• TASK 1:
Answer these questions from the fishing report, please:
(a) What did the boat troll along before reaching Elf?
(b) How many dolphin were put into the boat?
(c) At what depth did the very good fish seem to be holding?
• TASK 2: Pick up the fishing report after its final sentence and continue the account.

Start of DOCUMENT EXTRACT

# Last day on Calcutta



## capthoop (Oct 28, 2007)

The weather was good and the seas were calm. We quickly found live bait right out of the pass and headed out to Elf. Before we got there we found a good rip line. We trolled it for a bit and soon found a mess of dolphin. 










Nothing big but a very good amount of them. We had a bit of fun putting a dozen of them into the boat. After cleaning up the boat we continued for our tuna quest.










Once at Elf I mark a few tuna very deep. There is a small amount of bait on the surface so I put out some of our live bait. As I go over some places I mark schools of blackfin in higher up waters. I drop down an anteater knife jig and pick up a small blackfin. With nothing much happening on the surface with the live baits I decide to get dirty. By this time we have 4 small blackfin in the boat to be used for chunk bait as well as a box of pogies. We were still marking a few very good fish that seemed to be holding 250-300 feet deep. As I started to think of a plan B Thomas gets one on. He had so much slack in the line we should have lost this one. When he finally comes tight the tuna swims towards the boat and he stops reeling thinking he lost the tuna. By the time we get any tension on the line again I am surprised to see we still have the fish on. Just as we get the fish in sight a shark appears and goes after the yellowfin. There was also a barracuda after it so I have no idea which one had the snack.

End of DOCUMENT EXTRACT
Start of RECORDS SUPPLIED

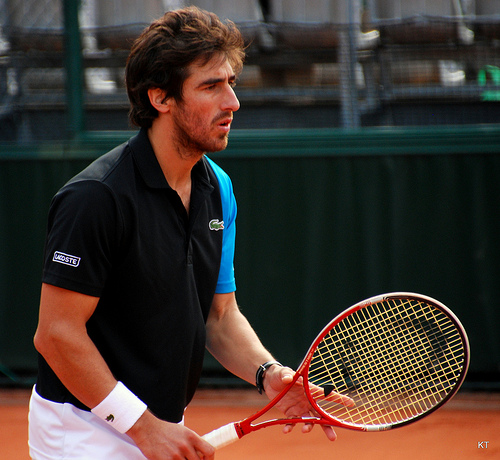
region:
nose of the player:
[214, 81, 256, 117]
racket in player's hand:
[271, 274, 468, 456]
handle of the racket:
[197, 403, 252, 458]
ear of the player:
[141, 85, 178, 117]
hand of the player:
[173, 422, 210, 453]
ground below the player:
[428, 421, 470, 453]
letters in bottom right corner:
[470, 419, 497, 459]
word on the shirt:
[44, 235, 101, 282]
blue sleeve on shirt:
[206, 178, 258, 288]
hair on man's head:
[116, 13, 244, 86]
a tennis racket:
[177, 286, 472, 440]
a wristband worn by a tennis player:
[75, 374, 148, 439]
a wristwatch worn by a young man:
[250, 354, 292, 392]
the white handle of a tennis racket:
[197, 419, 258, 446]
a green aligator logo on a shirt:
[202, 215, 229, 236]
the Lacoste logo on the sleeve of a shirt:
[51, 248, 81, 274]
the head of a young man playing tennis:
[126, 13, 258, 154]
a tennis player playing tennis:
[40, 18, 390, 317]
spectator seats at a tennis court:
[264, 6, 474, 108]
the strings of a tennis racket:
[337, 323, 442, 390]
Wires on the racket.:
[367, 369, 421, 402]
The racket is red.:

End of RECORDS SUPPLIED

• EXPECTED ANSWER 1:
(a) A good rip line.
(b) A dozen.
(c) 250-300 feet deep.

• EXPECTED ANSWER 2:
This kept us there longer and after 3 more drifts we hook up to another. This one is a bit bigger. After a good battle the sharks show up again and there is no need for the gaff on it either. Just pick up the pieces. 










With our efforts being eaten up quicker than we reel them in we decide to head back into state waters and maybe stop for some amberjack. On the way in we go back across the weed line and they decide to have some more fun there. It was not long before we had bloody decks again.










After another dozen of these or so we headed in for some amberjack or red snapper in state waters. Our goal was to put 8 red snapper in the boat and head in. Unfortunately somebody had a different plan for us. Take a guess.










We gave up after loosing so many snapper. I put the heads together and This one would have been a lot bigger than the 18 pounder we managed to get in whole.










We ended up with 5 snapper and were thankful for that. The tuna pieces and last half of our mahi were in another cooler. I only laid out one cooler then started cleaning.










I was very impressed by the Calcutta these last 4 days.

Life is Good!
Fishing is not a matter of life or death. It's more important than that.

CAPT HOOP -- OUR FREEDOM


----------



## WhyMe (Apr 21, 2013)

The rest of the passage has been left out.